Ces attaques répétées viennent d’une armée de l’ombre, cachée derrière un clavier.

Dans le cas de Maria Ressa, il y a aussi des coups qui viennent des politiciens. En plein jour. Et d’un politicien en particulier. De Rodrigo Duterte, l’ancien président philippin sur lequel Rappler a beaucoup enquêté. Le président qui n’est plus en poste, mais dont la fille est aujourd’hui vice-présidente, travaillant main dans la main avec le fils de l’ancien dictateur Ferdinand Marcos, « Bongbong ». Ce dernier a réussi à se faire élire président après une intense campagne de désinformation sur les réseaux sociaux – documentée par Rappler – qui a permis de refaire une virginité à son nom de famille.

Déclarée coupable de cyberdiffamation pendant l’ère Duterte, Mme Ressa est aujourd’hui passible de longues années de prison si la Cour suprême des Philippines n’infirme pas sa condamnation. « J’ai été condamnée pour un article publié huit ans [avant le procès]. Un article que je n’ai pas écrit et qui a été publié avant que la loi sur la cyberdiffamation existe », note-t-elle, exposant la fourberie de l’affaire.

Comme un sac de boxe, Maria Ressa encaisse. Répliquant, non pas par des coups, mais par des articles. Des enquêtes. Des conférences.

Ce n’est pas une guerre à armes égales, mais c’est une guerre dans laquelle elle n’a pas le choix de se battre. C’est la Troisième Guerre mondiale et elle est déjà commencée, dit-elle. Et elle nous concerne tous.

Et pour quoi se bat-on dans cette guerre ? Pour l’information qui permet de connaître la vérité. Pour la vérité qui permet de maintenir la confiance des citoyens envers nos systèmes politiques. Pour la confiance sur laquelle repose la démocratie.

Selon Maria Ressa, ce sont ces piliers des démocraties libérales qui, à coups de mensonges et de dénigrement des journalistes, sont attaquées de front par les fervents de l’autoritarisme, eux-mêmes aidés par les médias sociaux et leurs algorithmes qui permettent à la désinformation de se propager comme un feu de brousse. « Nous sommes en train de vivre les deux dernières minutes de nos démocraties », prévient-elle.

Déprimant, vous dites ? Absolument. Mais il y a un « à moins que », dans le discours de Maria Ressa, qui va publier le mois prochain ses mémoires, Comment tenir tête à un dictateur.

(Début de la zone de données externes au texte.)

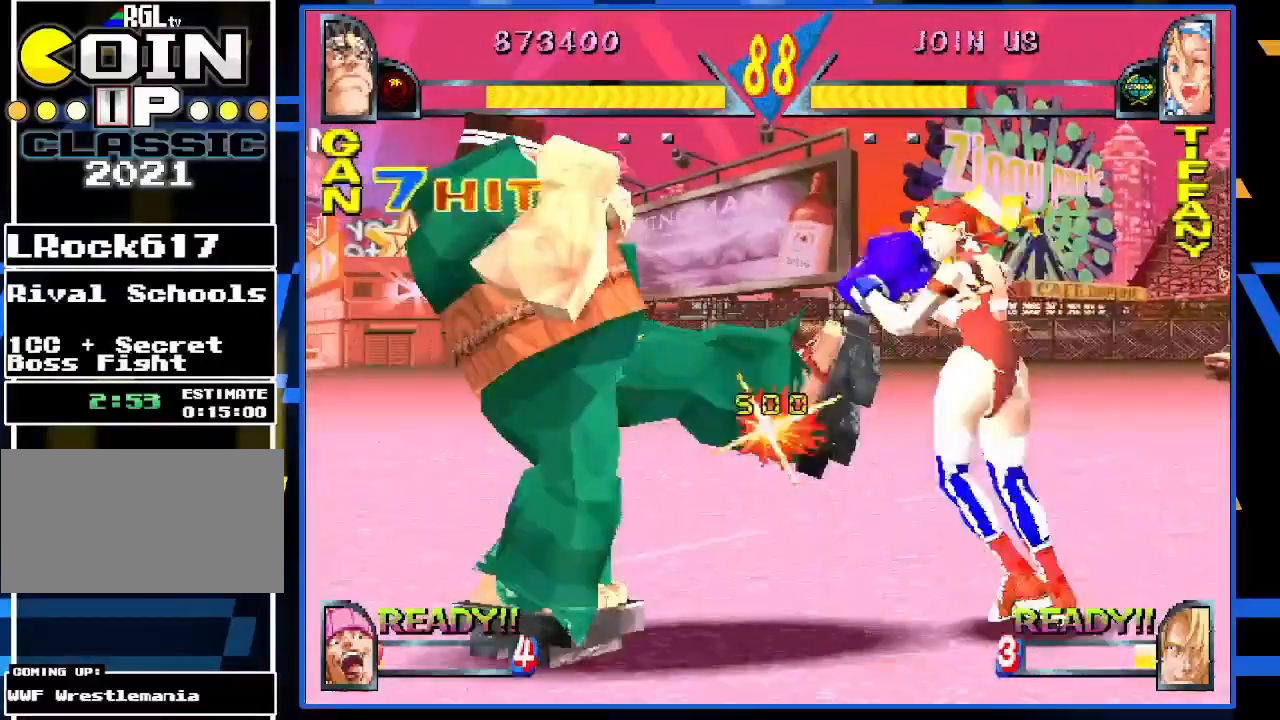
{"buttons": [], "left_stick": "center", "events": [[83, "R1", "up"], [117, "left_stick", "right"], [217, "R1", "down"], [350, "R1", "up"], [383, "left_stick", "center"]]}
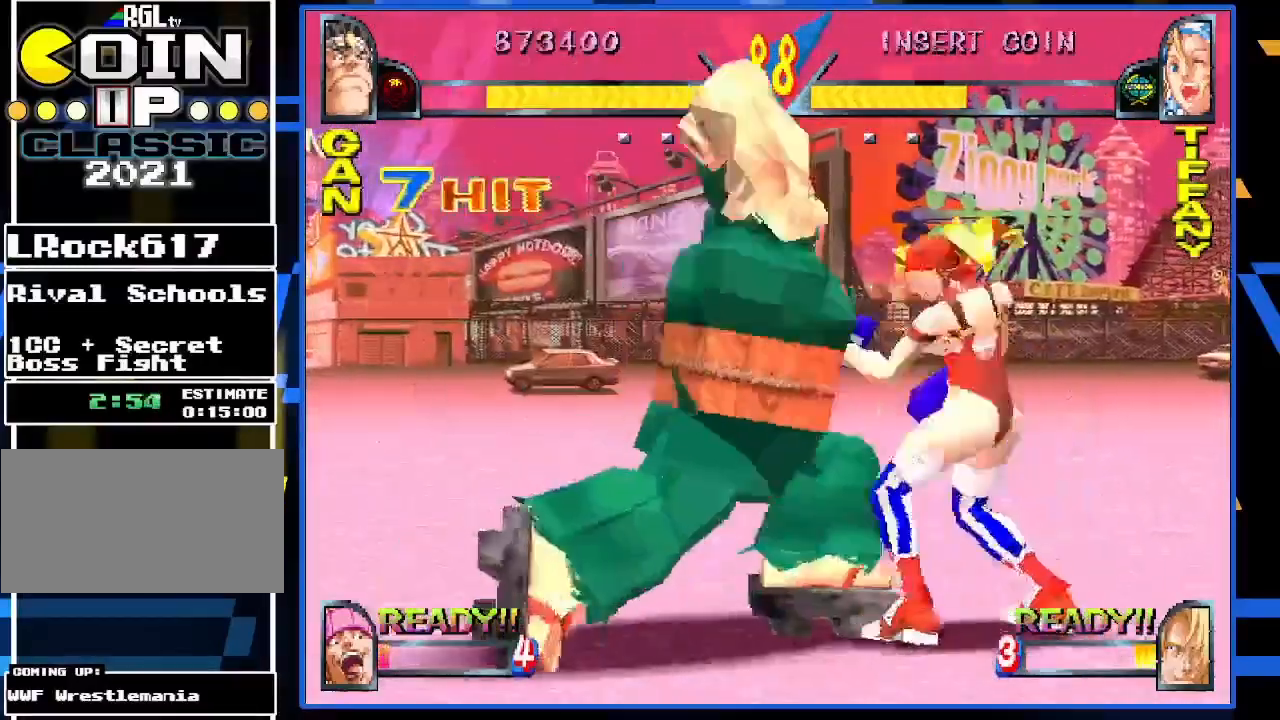
{"buttons": [], "left_stick": "center", "events": [[150, "left_stick", "down-right"], [233, "left_stick", "down-left"], [333, "left_stick", "center"], [367, "TRIANGLE", "down"], [450, "TRIANGLE", "up"]]}
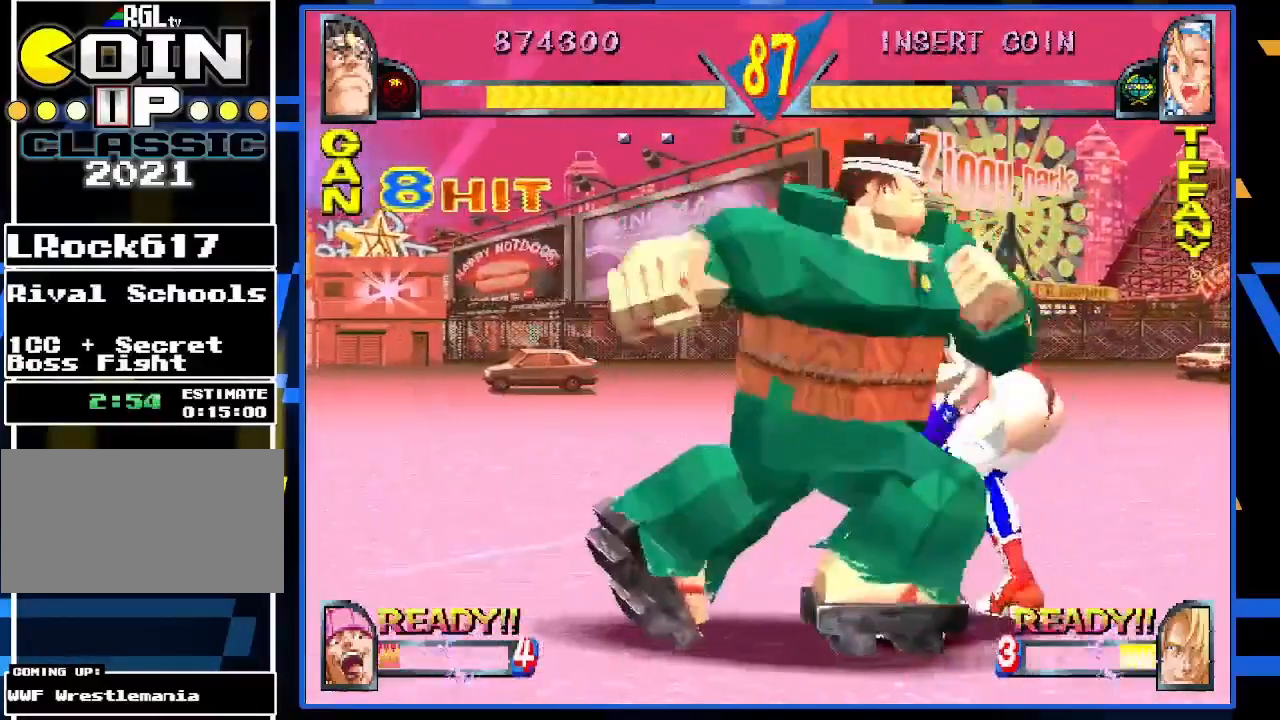
{"buttons": [], "left_stick": "center", "events": []}
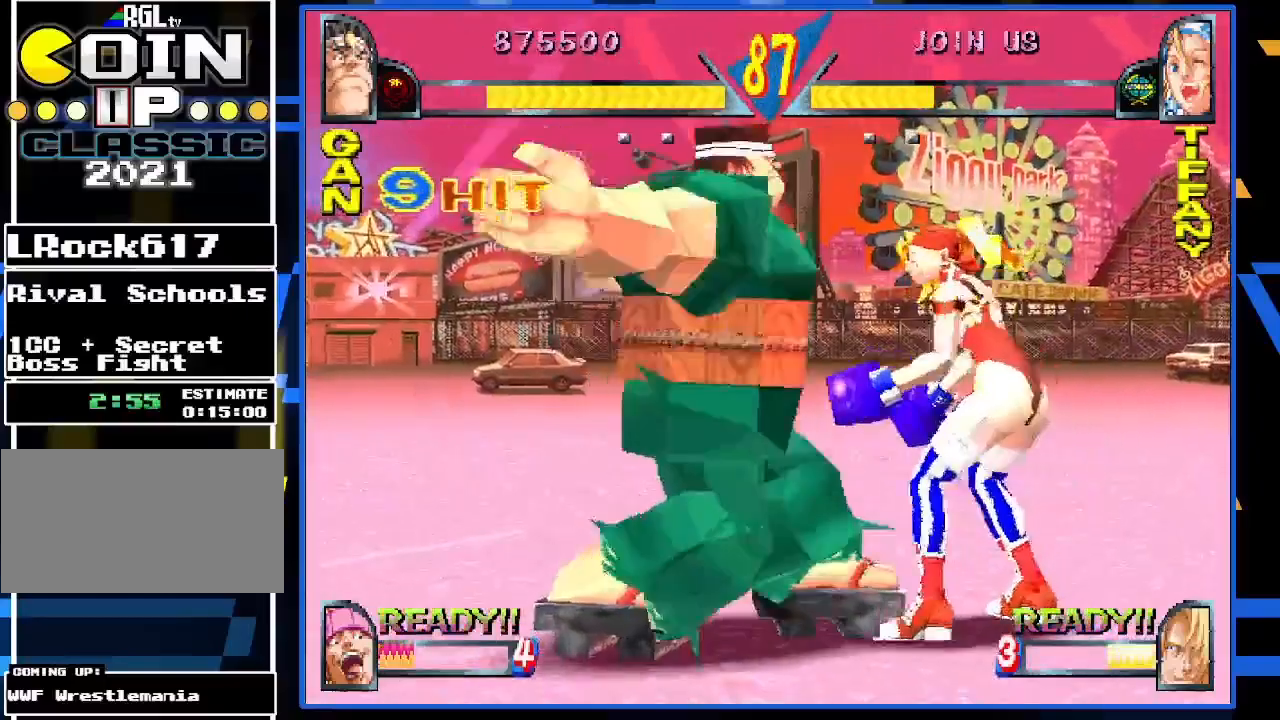
{"buttons": [], "left_stick": "center", "events": []}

Le sac de boxe qu’est le journalisme a besoin de renforts pour mettre fin aux mensonges politiques qui gangrènent de plus en plus de pays. À commencer par notre voisin du sud, où plus du tiers de la population croit encore dur comme fer que Donald Trump s’est fait voler la dernière élection présidentielle.

Maria Ressa appelle les législateurs au front pour qu’ils sonnent la fin du Far West sur le web. Pour qu’ils imposent des balises aux géants du web qui, à coups de données récoltées jour après jour, « nous connaissent parfois mieux que nous nous connaissons nous-mêmes ». Pour que les délinquants du web, les abuseurs et les propagateurs de mensonges, de menaces et d’insultes aient à rendre compte de leurs actes devant la justice. « Car l’impunité en ligne, c’est l’impunité dans la vraie vie », ajoute-t-elle.

La lauréate du Nobel de la paix fait aussi appel à chaque utilisateur des médias sociaux. À leur retenue. À leur humanité. À leur capacité à humaniser l’information, à l’incarner. « Il a été prouvé que l’inspiration se répand aussi vite en ligne que la haine », dit-elle.

On veut la croire.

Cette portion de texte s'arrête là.